━━ Dataset excerpts

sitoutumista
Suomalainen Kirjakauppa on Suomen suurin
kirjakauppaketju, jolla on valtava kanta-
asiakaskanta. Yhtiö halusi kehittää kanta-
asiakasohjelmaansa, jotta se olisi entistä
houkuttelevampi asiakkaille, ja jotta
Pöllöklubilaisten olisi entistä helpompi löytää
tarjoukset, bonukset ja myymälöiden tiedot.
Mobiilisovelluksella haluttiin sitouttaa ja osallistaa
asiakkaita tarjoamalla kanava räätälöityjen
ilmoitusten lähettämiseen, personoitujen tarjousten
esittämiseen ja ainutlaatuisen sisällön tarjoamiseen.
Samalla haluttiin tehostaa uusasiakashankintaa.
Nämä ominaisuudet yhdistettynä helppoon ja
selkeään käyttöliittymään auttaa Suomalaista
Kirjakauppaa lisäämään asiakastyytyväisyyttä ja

━━━━
━━ Dataset excerpts

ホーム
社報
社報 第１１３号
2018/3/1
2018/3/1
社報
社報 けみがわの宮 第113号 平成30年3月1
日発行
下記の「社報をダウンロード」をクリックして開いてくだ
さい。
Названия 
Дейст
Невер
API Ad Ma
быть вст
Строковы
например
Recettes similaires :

━━━━

* **Prompt**
Find the line with "asiakkaita tarjoamalla kanava räätälöityjen" in the entries above. Retype it and each line after it, exactly, through the line with "Kirjakauppaa lisäämään asiakastyytyväisyyttä", and stop there.

* **Written answer**
asiakkaita tarjoamalla kanava räätälöityjen
ilmoitusten lähettämiseen, personoitujen tarjousten
esittämiseen ja ainutlaatuisen sisällön tarjoamiseen.
Samalla haluttiin tehostaa uusasiakashankintaa.
Nämä ominaisuudet yhdistettynä helppoon ja
selkeään käyttöliittymään auttaa Suomalaista
Kirjakauppaa lisäämään asiakastyytyväisyyttä ja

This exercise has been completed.